I wish I’d known I wanted to work on a whole collection of military/war inspired poems (my current project); I’d have left out the military poems in Frost.
I wish I didn’t already have two tattoos; I’d take that snaking cover image of frost on a blade of grass, courtesy of a scanning electron microscope, and have it tattooed around one of my calves. Oh yes, I would.
Deceased, for coffee: Anne Sexton. Sappho. Sylvia Plath. Hart Crane. Shakespeare. Wallace Stevens. Agha Shahid Ali. Walt Whitman. Emily Dickinson. Another list that must remain incomplete and barely brushed. But then I think, who could I tell? I mean, let’s say I did just have coffee with William Shakespeare. Oh, and he told me EVERYTHING. You wouldn’t believe me. My husband wouldn’t believe me. I would check myself in somewhere, but still, I would know I had this conversation, and all these answers to giant literary mysteries, and those answers would still die with me.

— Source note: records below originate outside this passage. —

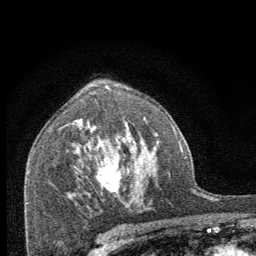
Breast MRI (dynamic contrast-enhanced), one axial slice; slice 45 of 64 in the series (ordered by position); cropped to one breast; dynamic contrast-enhanced series, time point 2 of 8 at this slice position (early post-contrast); 1.5 T; TE 3.2 ms, TR 6.5 ms; 2.5 mm slice thickness; 256 × 256 image matrix, field of view 150 × 150 mm. Female patient.
Annotated regions visible in this slice (semi-automatic segmentation, software-assisted and operator-edited):
- enhancing-tissue mask used for the functional tumour volume (all voxels passing the contrast-enhancement thresholds inside the analysis volume; usually the tumour): bounding box <96,167,121,195> (left, top, right, bottom; pixels)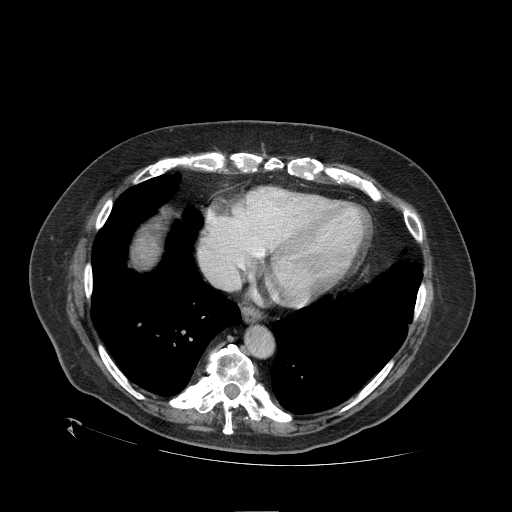
Contrast-enhanced abdominal CT (liver protocol), one axial slice. Position 100 of 109 along the scan axis. Reconstruction kernel STANDARD. One of 2 acquisitions stored at this slice position. Soft-tissue window (W 400 / L 40 HU). 512 × 512 image matrix. From the clinical record (not read from this slice): diagnosis: hepatocellular carcinoma (patient treated with transarterial chemoembolisation; whether this scan precedes or follows treatment is not stated here); TNM stage (as recorded): Stage-I; Child-Pugh class: A; tumour size: 4.6 cm.
Outlined on this slice (semi-automatically segmented with operator editing):
- liver parenchyma outside the tumour (the mass and vessels are separate outlines, so this box may not span the whole liver): bounding box <132,220,163,268> (left, top, right, bottom; pixels)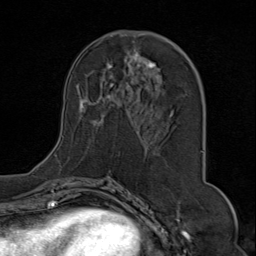
Breast MRI (dynamic contrast-enhanced), one axial slice. Position 38 of 80 along the scan axis. Cropped to one breast. Dynamic contrast-enhanced series, time point 2 of 9 at this slice position (early post-contrast). 1.5 T. TE 1.8 ms, TR 4.3 ms. 2 mm slice thickness. 256 × 256 image matrix, field of view 180 × 180 mm. Female patient.
Outlined on this slice (semi-automatic segmentation, software-assisted and operator-edited):
- enhancing-tissue mask used for the functional tumour volume (all voxels passing the contrast-enhancement thresholds inside the analysis volume; usually the tumour): bounding box <54,33,204,163> (left, top, right, bottom; pixels)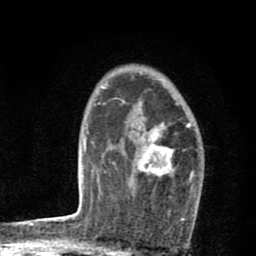
Breast MRI (dynamic contrast-enhanced), one axial slice; slice 57 of 80 in the series (ordered by position); cropped to one breast; dynamic contrast-enhanced series, time point 2 of 8 at this slice position (early post-contrast); 1.5 T; TE 2.7 ms, TR 6.6 ms; 2 mm slice thickness; 256 × 256 image matrix, field of view 150 × 150 mm. Female patient.
Structures marked on this image (semi-automatically segmented with operator editing):
- enhancing-tissue mask used for the functional tumour volume (all voxels passing the contrast-enhancement thresholds inside the analysis volume; usually the tumour): bounding box <139,121,197,195> (left, top, right, bottom; pixels)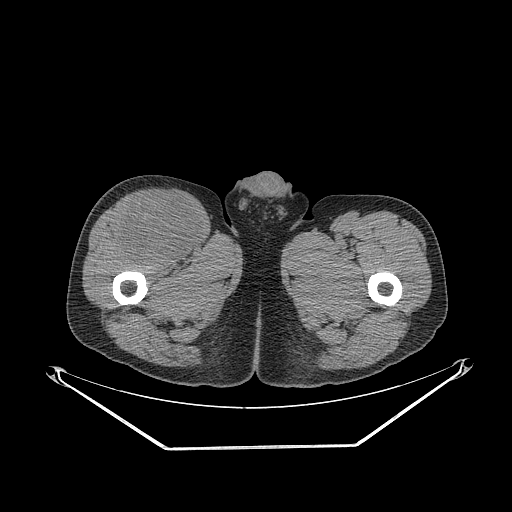
CT of an extremity soft-tissue mass (from a PET/CT study), one axial slice. Position 294 of 311 along the scan axis. 140 kVp. Soft-tissue window (W 400 / L 40 HU). 512 × 512 image matrix, field of view 500 × 500 mm. Male patient. From the clinical record (not read from this slice): histological type: pleiomorphic leiomyosarcoma; grade: intermediate; site of the primary tumour: right thigh.
Outlined on this slice (expert contour drawn on MRI and transferred to this co-registered scan by the dataset authors):
- gross tumour volume including surrounding oedema: box from (x=119, y=192) to (x=204, y=264) px
- gross tumour volume (mass): (x=119, y=192)–(x=204, y=264)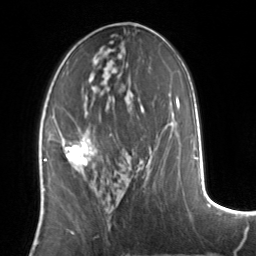
Breast MRI, one axial slice. Position 67 of 134 along the scan axis. Cropped to one breast. Dynamic contrast-enhanced series, time point 2 of 7 at this slice position (early post-contrast). 3 T. TE 1.7 ms, TR 4.6 ms. 256 × 256 image matrix, field of view 160 × 160 mm. Female patient.
Structures marked on this image (semi-automatically segmented with operator editing):
- enhancing-tissue mask used for the functional tumour volume (all voxels passing the contrast-enhancement thresholds inside the analysis volume; usually the tumour): bounding box (x1, y1, x2, y2) in pixels: (51, 136, 93, 165)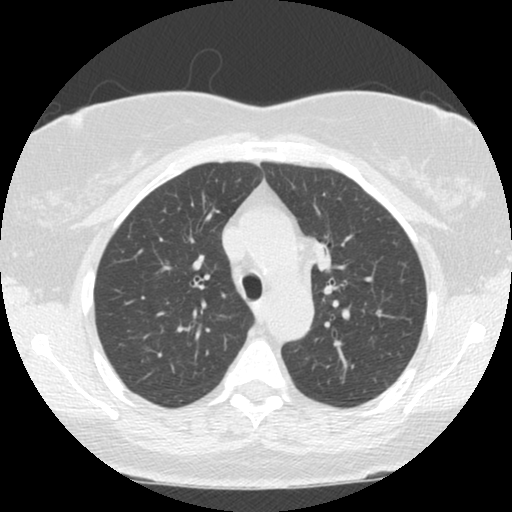
Axial slice from a low-dose chest CT screening exam, second screening round (one year after baseline), lung window (W 1500 / L -600 HU), 2.5 mm slice thickness, standard (soft-tissue) reconstruction kernel (STANDARD). Female participant, aged 66 years at enrolment. Former smoker at enrolment.
Expert reader's lesion annotation, bounding box (x1, y1, x2, y2) in pixels: (292, 233, 344, 286). The exam's reader record, not a measurement of the box and not confirmed to be the same lesion: non-calcified nodule or mass ≥4 mm, left upper lobe, 12 × 9 mm, smooth margins, soft tissue attenuation, pre-existing on the prior screen: no. Official screen result: positive, other. Participant outcome: lung cancer diagnosed 196 days after this screen — small cell carcinoma, NOS, left upper lobe, stage IIIA (AJCC 6th edition), 50 mm at pathology.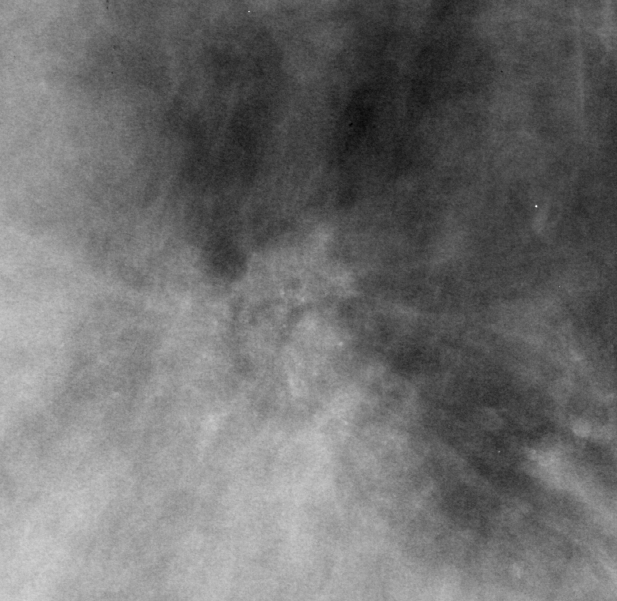
Crop from a digitized film mammogram around one marked abnormality; right breast; MLO view; BI-RADS breast density category 4 (scale 1–4).
Finding: calcifications, morphology punctate / pleomorphic, distribution clustered; BI-RADS assessment category 4; pathology (as recorded): malignant.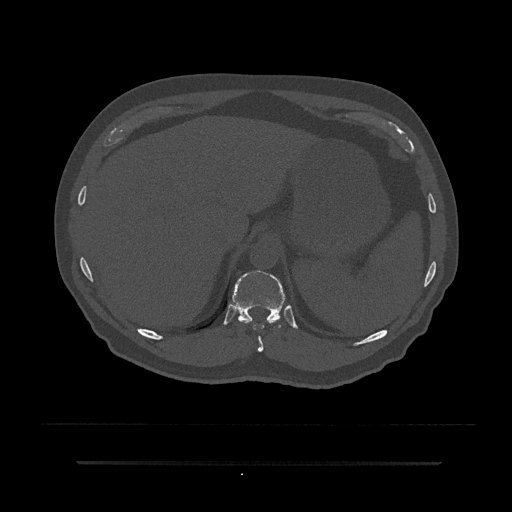
CT including the spine, one axial slice; position 292 of 797 along the scan axis; reconstruction kernel Br40s/3; 120 kVp; bone window (W 1800 / L 400 HU); 0.5 mm slice thickness; 512 × 512 image matrix, field of view 464 × 464 mm. Male patient, age 59 years. Case-level facts recorded for this patient, not image findings: primary cancer: bile ducts; vertebrae with lytic lesions (as recorded): T10.
Outlined on this slice (semi-automatic segmentation, software-assisted and operator-edited):
- T10 vertebra: bounding box <233,287,278,352> (left, top, right, bottom; pixels)
- T11 vertebra: <231,270,287,328>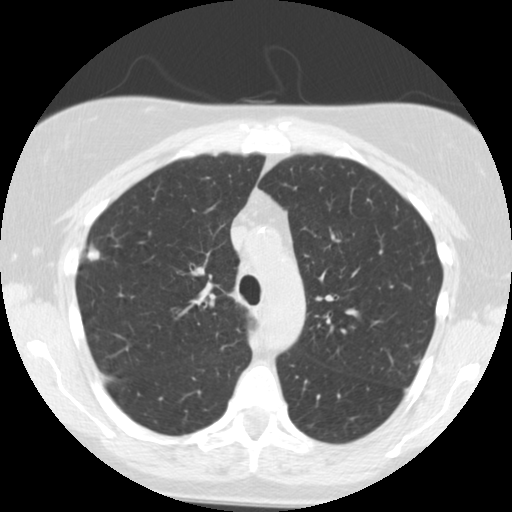
Axial slice from a low-dose chest CT screening exam; second annual screen; lung window (W 1500 / L -600 HU); 120 kVp; slice 170 of 244 in the series; 512 × 512 image matrix. Female, age 55 years at enrolment. Current smoker at enrolment.
- Expert-annotated lung lesion, bounding box <69,238,115,276> (left, top, right, bottom; pixels).
- No non-calcified nodule or mass ≥4 mm was recorded by the screening reader at this exam.
- Official screen result: negative screen, minor abnormalities not suspicious for lung cancer.
- Participant outcome: lung cancer diagnosed 621 days after this screen (after the third annual screen) — bronchiolo-alveolar adenocarcinoma, NOS, right upper lobe, moderately differentiated (G2), stage IIA (AJCC 6th edition), 13 mm at pathology.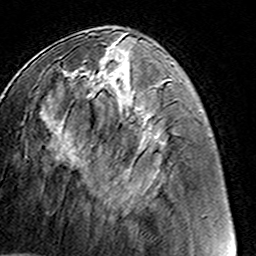
Breast MRI (dynamic contrast-enhanced), one axial slice. Slice 55 of 160 in the series (ordered by position). Cropped to one breast. Dynamic contrast-enhanced series, time point 2 of 8 at this slice position (early post-contrast). 3 T. TE 4.6 ms, TR 7.4 ms. 256 × 256 image matrix, field of view 145 × 145 mm. Female patient.
Annotated regions visible in this slice (semi-automatic segmentation, software-assisted and operator-edited):
- enhancing-tissue mask used for the functional tumour volume (all voxels passing the contrast-enhancement thresholds inside the analysis volume; usually the tumour): bounding box [x1, y1, x2, y2] px = [83, 61, 119, 182]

Walt Whitman, I wouldn’t be able to help myself, I’d lean across the table and give him one big, sloppy
kiss. Probably Sappho, too. Guess I’m not above the need for bragging rights. But again, who could I tell?
Dennis and I say we’ll replace it when the kids go to college, but I’d bet 20 years from now we’ll still have the same table. Hopefully I’ll still be sitting at it, writing poems.
Mmmm, who am I reading now? I just got books of poetry by Rafael Campo, Tracy K. Smith, and Patricia Fargnoli, so I’ve been pecking at those. I’m also working on Ann Aguirre’s Sirantha Jax sci-fi series. It’s good to take breaks from poetry and read sci-fi, and it’s good to take breaks from sci-fi and read poetry.
I also love traveling. I go to a desert – usually the Sonoran – every year or two for backpacking and feel very connected to that environment. Sleeping next to the prickly pear and cholla cactus, under the spin of stars, is an amazing way to reconnect to the world and to my family. My kids are excellent backpackers, excellent travelers. I am so grateful.
What I remember is the frustration of trying to write “Skeleton Key” while my kids were home and awake. They were toddlers and needed things, probably survival things like food, and who can blame them? I don’t usually write in this situation, but I had these lines I just had to get down. When I read the poem, I can still feel the veil of that frustration, that clouding.
“Skeleton Key” almost didn’t make the manuscript, and I’ve never chosen it at a reading. I should probably forgive that poem for whatever lingers within.
I say that now, but watch: In a month it’ll be “Ugh, SESTINA, you are killing me!”